When asked about the enduring appeal of The Boston Camerata and its repertoire of early music, artistic director Ann Azéma launches right in. There’s the underlying history and scholarship, and the fact that the ensemble’s concerts are still a relatively rare aesthetic experience among more mainstream musical events. “Wagner’s music is one thing,” she says. “It has a 150-piece orchestra with one singer…and there’s a beauty to that. But all these early styles are very chamber-sized. Even in a big church, there’s something very powerful to have a singer, an instrumentalist, or small group of instrumentalists just share music on a very human scale.”
The group—celebrating its seventieth anniversary this season—performs European music of the medieval, Renaissance, and Baroque eras, along with early American music, like spirituals and Shaker hymns. Alongside its Greater Boston concerts, and more than 45 recordings, the ensemble regularly tours nationally and abroad. This December, look on the website for New England performances of “A Medieval Christmas” and “A German Christmas,” along with its special program “Les Miracles de Notre Dame,” commissioned to support the restoration of that cathedral following the 2019 fire.
Save for the addition of more American music, the ensemble’s mission has not changed dramatically since 1954. Its founder, Narcissa Williamson, then Museum of Fine Arts curator of early instruments, simply wanted the public to hear those kinds of instruments played. And that’s still the case. The Notre Dame piece, Azéma says, features a vielle (related to the modern violin), and this fall’s opening concert at the Museum of Fine Arts highlighted such Renaissance instruments as lutes, harps, flutes, early brass, and the viola de gamba. “Appreciation for the music comes and goes. After 70 years, some people still find it exotic,” says Joel Cohen, A.M. ’65, director of the group from 1968 to 2008, when Azéma, a medievalist and soprano (and his wife) took over. In 1963, when he first performed with the Camerata, he recalls “a few dozen people in the hall”; that audience grew to hundreds, and then thousands.
Cohen studied composition under composer and Rosen professor of music Randall Thompson, A.B. 1920 (see harvardmag.com/randall-thompson-01); he and Azéma have often met with scholars and delved into archival collections, including those at Harvard, to find and/or re-frame compositions. They have also often collaborated with Harvard ensembles in performances and recordings. Cohen’s love of American vernacular music expanded when Thompson introduced him to nineteenth-century “shape-note” hymnals printed to facilitate communal singing, and he eventually traveled to hear the music live in Alabama: “It sounded like the whole church was vibrating.” He and Azéma have also researched Shaker compositions at the Sabbathday Lake, Maine, community.

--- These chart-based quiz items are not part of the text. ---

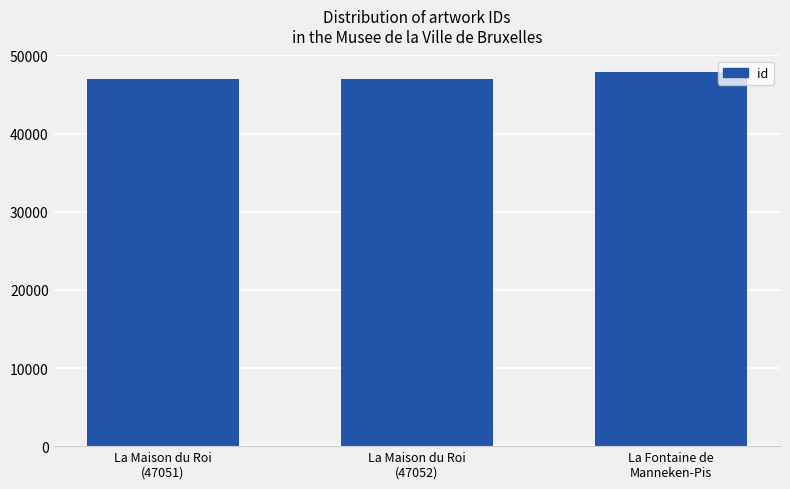

What is the average value?

47322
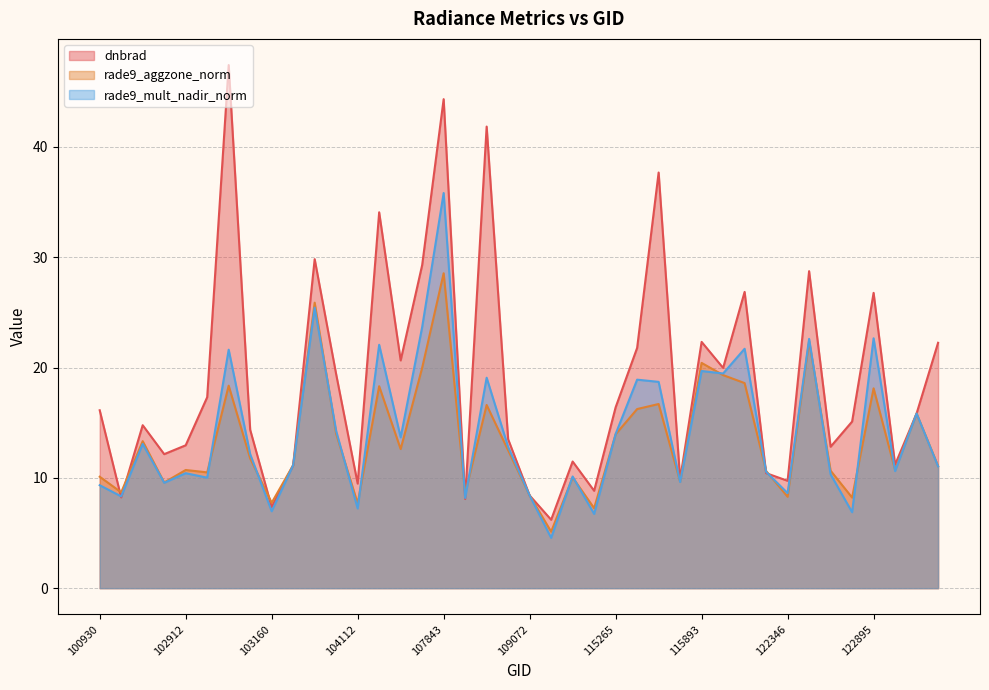

True or false: rade9_aggzone_norm has more than 2 interior local peaks.

True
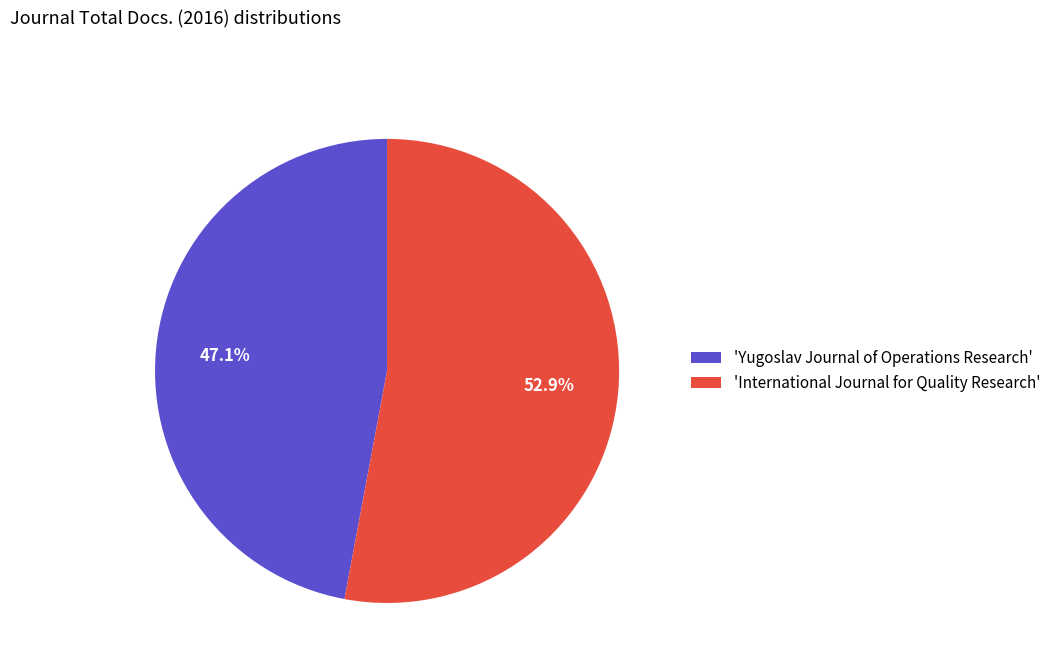

To the nearest percent, what is the average slice percentage?

50%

That music, now a mainstay of the group’s repertoire, includes the 2004 dance-and-music theater work “Borrowed Light” by Cohen and Finnish choreographer Tero Saarinen (slated to be performed in Europe in 2025-26). More recently, the ensemble has developed programs around American spirituals, one of which, “Trav’ling Home: American Spirituals, 1770-1870,” will be performed at Boston’s Old West Church on April 27, 2025.
Among Boston Camerata’s best-known sources is the thirteenth-century liturgical Play of Daniel. Written by students at the school of Beauvais Cathedral in France, it’s based on the Biblical story of the captive prophet in Babylon. The work was revived in the 1950s by Noah Greenberg, founder of New York Pro Musica, and first performed by the Camerata in 1985, under Cohen. The newest edition and staging, by Azéma, is to be performed in January at Trinity Church in Boston; it emphasizes Daniel’s faith in standing against the king and the play’s powerful contemporary message. “He did tell Belshazzar that he was a bad leader and he was going to fall—and he fell. And if you are a bad leader, you are going to fall,” she says. The play still resonates because it “has everything to do with how we think, and how we relate to power, and how we can relate the truth to power.”
The point of a Boston Camerata concert, she continues, is “to be able to wear your knowledge lightly, and create another place for all human beings to discover and enjoy music and the narrative of the music. There is a constancy in the human soul that makes it important to know and enjoy the past as we become ourselves and look at the future.”
Music conveys the flow of history, Cohen says. Boston Camerata concerts show “that something old can still make you vibrate, that something comes alive across the centuries.”